■ AIM OF THE EXERCISE:
Transcribe the data. Leave out nothing.

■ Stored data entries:
"""
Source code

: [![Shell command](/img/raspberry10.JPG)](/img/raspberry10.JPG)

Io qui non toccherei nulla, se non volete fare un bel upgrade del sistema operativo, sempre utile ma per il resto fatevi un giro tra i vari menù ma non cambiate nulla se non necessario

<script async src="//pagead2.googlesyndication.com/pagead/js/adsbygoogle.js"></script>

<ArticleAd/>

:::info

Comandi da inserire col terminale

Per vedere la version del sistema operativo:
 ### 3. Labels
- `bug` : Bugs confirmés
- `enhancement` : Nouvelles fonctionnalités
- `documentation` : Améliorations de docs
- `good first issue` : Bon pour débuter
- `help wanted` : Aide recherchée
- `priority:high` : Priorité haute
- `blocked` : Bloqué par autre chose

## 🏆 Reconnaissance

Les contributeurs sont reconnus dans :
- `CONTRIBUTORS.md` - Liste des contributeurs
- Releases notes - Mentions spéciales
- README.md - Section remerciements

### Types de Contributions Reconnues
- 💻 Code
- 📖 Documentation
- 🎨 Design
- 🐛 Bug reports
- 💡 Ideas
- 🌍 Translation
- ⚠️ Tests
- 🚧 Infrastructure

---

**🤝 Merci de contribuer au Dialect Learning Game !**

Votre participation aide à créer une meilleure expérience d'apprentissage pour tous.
"""
■ EXERCISE RESPONSE:
Source code

: [![Shell command](/img/raspberry10.JPG)](/img/raspberry10.JPG)

Io qui non toccherei nulla, se non volete fare un bel upgrade del sistema operativo, sempre utile ma per il resto fatevi un giro tra i vari menù ma non cambiate nulla se non necessario

<script async src="//pagead2.googlesyndication.com/pagead/js/adsbygoogle.js"></script>

<ArticleAd/>

:::info

Comandi da inserire col terminale

Per vedere la version del sistema operativo:
 ### 3. Labels
- `bug` : Bugs confirmés
- `enhancement` : Nouvelles fonctionnalités
- `documentation` : Améliorations de docs
- `good first issue` : Bon pour débuter
- `help wanted` : Aide recherchée
- `priority:high` : Priorité haute
- `blocked` : Bloqué par autre chose

## 🏆 Reconnaissance

Les contributeurs sont reconnus dans :
- `CONTRIBUTORS.md` - Liste des contributeurs
- Releases notes - Mentions spéciales
- README.md - Section remerciements

### Types de Contributions Reconnues
- 💻 Code
- 📖 Documentation
- 🎨 Design
- 🐛 Bug reports
- 💡 Ideas
- 🌍 Translation
- ⚠️ Tests
- 🚧 Infrastructure

---

**🤝 Merci de contribuer au Dialect Learning Game !**

Votre participation aide à créer une meilleure expérience d'apprentissage pour tous.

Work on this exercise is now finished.